▶ Problem to solve:
Rewrite the lines below, substituting "reading" for every "time" and leaving everything else unchanged. Omit the pictures from your output.

"""

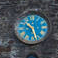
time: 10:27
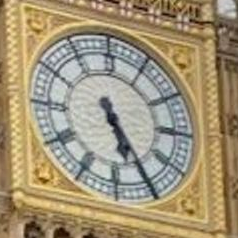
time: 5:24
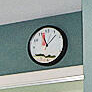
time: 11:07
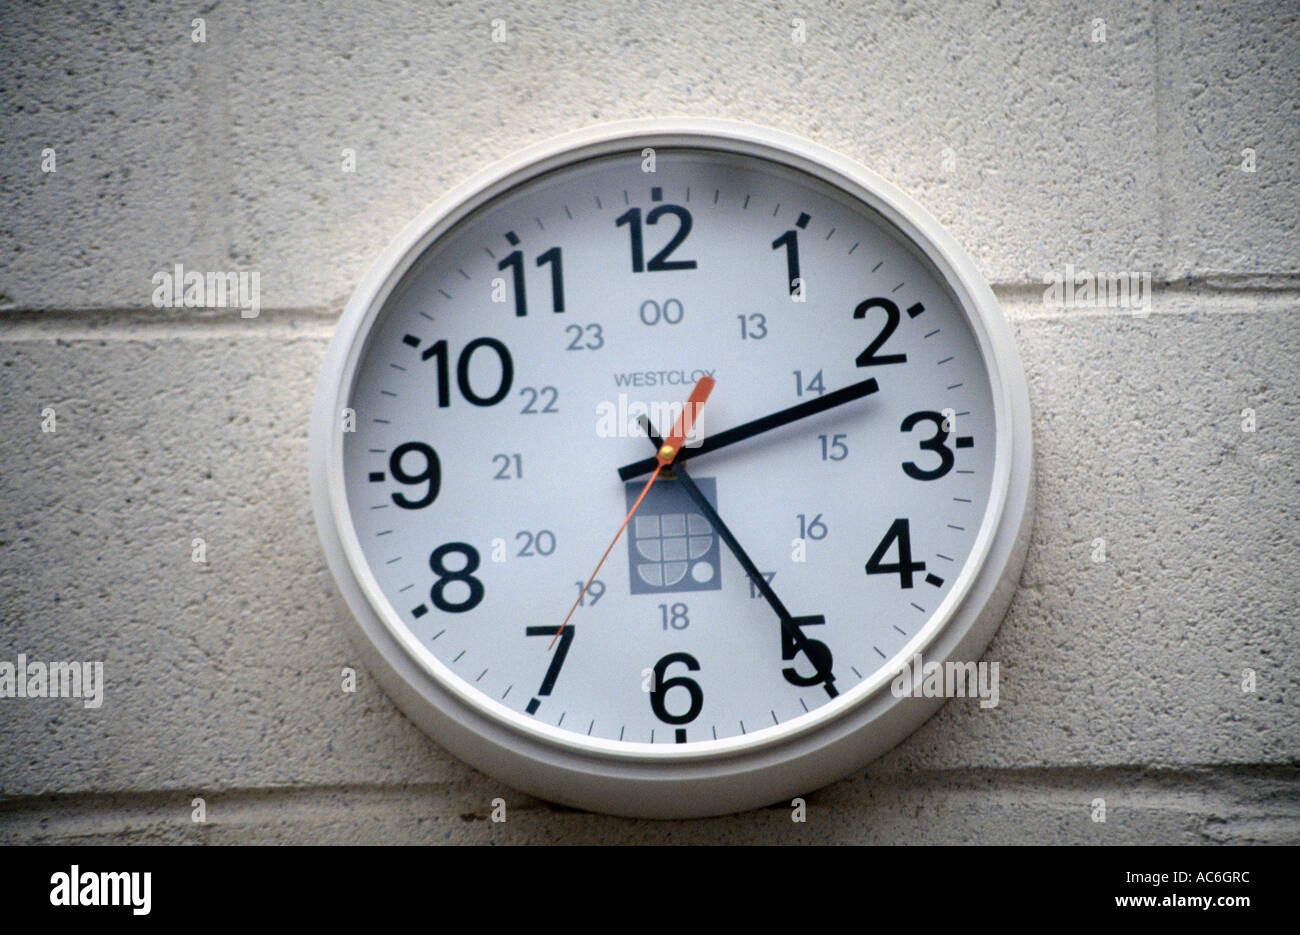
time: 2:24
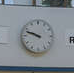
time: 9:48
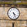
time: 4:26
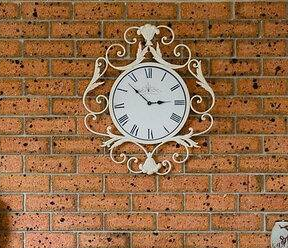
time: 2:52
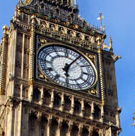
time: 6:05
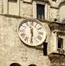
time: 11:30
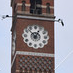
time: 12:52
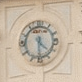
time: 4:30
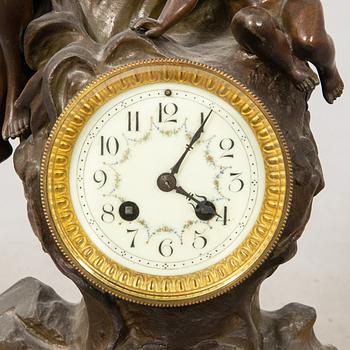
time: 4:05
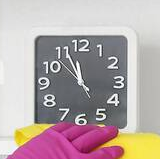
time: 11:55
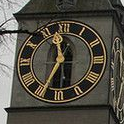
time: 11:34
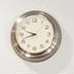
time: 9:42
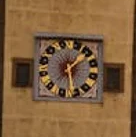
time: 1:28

"""

▶ Output:
reading: 10:27
reading: 5:24
reading: 11:07
reading: 2:24
reading: 9:48
reading: 4:26
reading: 2:52
reading: 6:05
reading: 11:30
reading: 12:52
reading: 4:30
reading: 4:05
reading: 11:55
reading: 11:34
reading: 9:42
reading: 1:28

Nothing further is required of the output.